Cuddled under the blankets, I gave it some thought. What did I know? I knew that I had a new kind of pain, in a new place, and it was symmetrical. I could call my doctor, but I doubt she could do anything by phone. And the office is closed on weekends. Was it worth going to the hospital? Nope. I could wait. If was still a problem tomorrow, then I could call and be seen. But I still doubt they could do anything. How worried should I be? I had no clue. Maybe I should go back to sleep? I tried, but no luck.

And then I noticed that it was raining. It was quiet and peaceful. Oh shit! My plans had to be cancelled!


Some symptoms I hope to “cure”

September 29, 2013

A couple weeks ago I wrote about wanting to improve my health. I’m hoping to start a new treatment soon, and there’s a good chance it could fix a lot of my symptoms. I don’t know if I’d consider it a cure exactly, but it should help.

The truth is, I can only guess at which symptoms are related to my thyroid condition, so I can’t be sure which could potentially be helped. And then of course, I don’t know how well the medication will work for me. But what gets to me is all the symptoms that could potentially be related to my hypothyroid that I didn’t know about. I figured my fatigue might improve, but by looking at symptom lists and following online patient groups, I’m realizing just how much else could possibly improve. So here’s my list of symptoms that I have reason to believe might improve on the new medication. I sure hope I’m right!

  • Fatigue
  • Joint point (some of my pain mostly likely isn’t related to the thyroid problem, but some of it could be)
  • PCOS
  • Raynaud’s
  • Foggy thinking
  • Pins & needles feeling in various parts of my body
  • Extreme sensitivity to heat and humidity
  • Sensitivity to cold
  • Difficulty regulating body temperature (once hot I stay hot, once cold I stay cold)
  • Dry eyes
  • Feeling like my arms and legs are dead weights
  • High cholesterol
  • High triglycerides
  • Heart palpitations
  • Digestive problems
  • Unusually dry patches of skin
  • Acne
  • Weight instability
  • Fluctuating sex drive
  • Memory troubles
  • Trouble concentrating
  • Tinnitis
  • Low blood pressure
  • Sleep problems

Of course, there are more hypothyroid symptoms. You can find some of them on this list. But these are the ones that I’ve got and that I hope might go away. Can you imagine? I can’t. I’m scared to think it’s even possible. But what if….? What if these went away/improved? What if I got better, even just partially? It could be incredible.
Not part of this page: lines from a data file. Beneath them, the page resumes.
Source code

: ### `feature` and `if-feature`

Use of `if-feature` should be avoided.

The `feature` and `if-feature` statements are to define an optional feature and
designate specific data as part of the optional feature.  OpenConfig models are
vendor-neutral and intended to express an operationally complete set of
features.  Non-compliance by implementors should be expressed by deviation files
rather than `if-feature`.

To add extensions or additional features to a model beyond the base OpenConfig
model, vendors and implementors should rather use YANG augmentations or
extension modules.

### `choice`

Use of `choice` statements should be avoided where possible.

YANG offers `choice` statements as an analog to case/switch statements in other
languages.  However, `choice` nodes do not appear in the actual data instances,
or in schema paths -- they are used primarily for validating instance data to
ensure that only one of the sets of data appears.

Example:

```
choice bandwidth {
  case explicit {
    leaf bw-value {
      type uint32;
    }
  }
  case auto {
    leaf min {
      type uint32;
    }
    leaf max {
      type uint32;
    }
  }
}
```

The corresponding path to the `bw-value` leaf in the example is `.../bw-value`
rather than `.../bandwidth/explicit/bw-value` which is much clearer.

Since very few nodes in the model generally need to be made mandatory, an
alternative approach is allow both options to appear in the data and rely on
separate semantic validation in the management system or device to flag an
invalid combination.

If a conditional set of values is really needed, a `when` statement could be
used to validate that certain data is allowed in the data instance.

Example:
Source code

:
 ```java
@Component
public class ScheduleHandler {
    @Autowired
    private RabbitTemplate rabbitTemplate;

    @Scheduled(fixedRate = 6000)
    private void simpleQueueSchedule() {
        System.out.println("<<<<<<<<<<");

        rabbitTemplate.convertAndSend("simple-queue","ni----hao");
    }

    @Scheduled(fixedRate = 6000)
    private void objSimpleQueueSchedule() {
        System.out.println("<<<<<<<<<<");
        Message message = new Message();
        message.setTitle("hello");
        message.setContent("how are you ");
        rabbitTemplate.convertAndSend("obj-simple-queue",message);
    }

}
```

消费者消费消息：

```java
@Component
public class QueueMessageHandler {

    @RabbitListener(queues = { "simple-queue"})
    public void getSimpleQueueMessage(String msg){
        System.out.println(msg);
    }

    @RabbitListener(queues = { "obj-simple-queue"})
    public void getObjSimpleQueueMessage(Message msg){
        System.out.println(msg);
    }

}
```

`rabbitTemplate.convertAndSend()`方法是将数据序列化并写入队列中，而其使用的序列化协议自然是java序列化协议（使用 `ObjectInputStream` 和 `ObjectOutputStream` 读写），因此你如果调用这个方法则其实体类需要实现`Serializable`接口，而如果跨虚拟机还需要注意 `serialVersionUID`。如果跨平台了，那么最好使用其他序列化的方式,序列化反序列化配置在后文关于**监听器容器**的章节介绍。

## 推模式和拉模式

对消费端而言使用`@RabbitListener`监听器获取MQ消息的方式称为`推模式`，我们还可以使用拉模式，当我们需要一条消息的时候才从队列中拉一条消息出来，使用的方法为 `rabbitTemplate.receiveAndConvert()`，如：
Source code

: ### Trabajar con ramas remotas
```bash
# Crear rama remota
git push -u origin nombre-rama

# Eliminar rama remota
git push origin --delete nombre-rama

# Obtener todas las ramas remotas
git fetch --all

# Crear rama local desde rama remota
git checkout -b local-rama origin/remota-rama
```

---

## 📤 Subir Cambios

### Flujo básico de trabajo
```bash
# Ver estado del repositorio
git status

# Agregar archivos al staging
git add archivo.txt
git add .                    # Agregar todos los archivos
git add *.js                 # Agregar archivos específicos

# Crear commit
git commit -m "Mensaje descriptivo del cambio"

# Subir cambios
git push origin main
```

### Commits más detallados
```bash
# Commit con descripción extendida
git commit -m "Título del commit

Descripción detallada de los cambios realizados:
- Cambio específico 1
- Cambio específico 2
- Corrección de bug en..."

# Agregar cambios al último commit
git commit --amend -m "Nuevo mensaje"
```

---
I have to wait several more weeks at least before I can try the new medication, and then it could take months before I know what, if anything, it will fix. But just having hope after so many years of having none is already an amazing gift. I sure hope it works. I hope that at least some of these get better. I’ll let you know soon….


My timeline for going out

September 25, 2013

2 weeks before event: put potluck in calendar

1 week before event: see potluck in calendar, see many other things in calendar, wonder if I’ll make itDinner

Sunday: thinking potluck is a good idea

Monday: figure out what to cook for potluck

Tuesday: feeling optimistic; buy ingredients for dish for potluck

Wednesday morning: stay in all day to rest up for tonight’s potluck – yay!

Wednesday afternoon: figure out timing for cooking and travel

Wednesday evening: cook dish for potluck, look up directions to place of potluck, start getting dressed for potluck

Wednesday evening, later: realize I don’t really want to go to the potluck; ok, I want to go, but not as much as I want to stay in my pajamas and watch tv all evening; yup, that’s what I want

Wednesday night: watch tv, eat the dish I made for the potluck, remember that I’ll go out another time, hope that some day nights aren’t so tiring for me, feel glad that I’m just feeling a bit tired and not feeling completely horrible like some other nights

Thursday will be another day with new opportunities.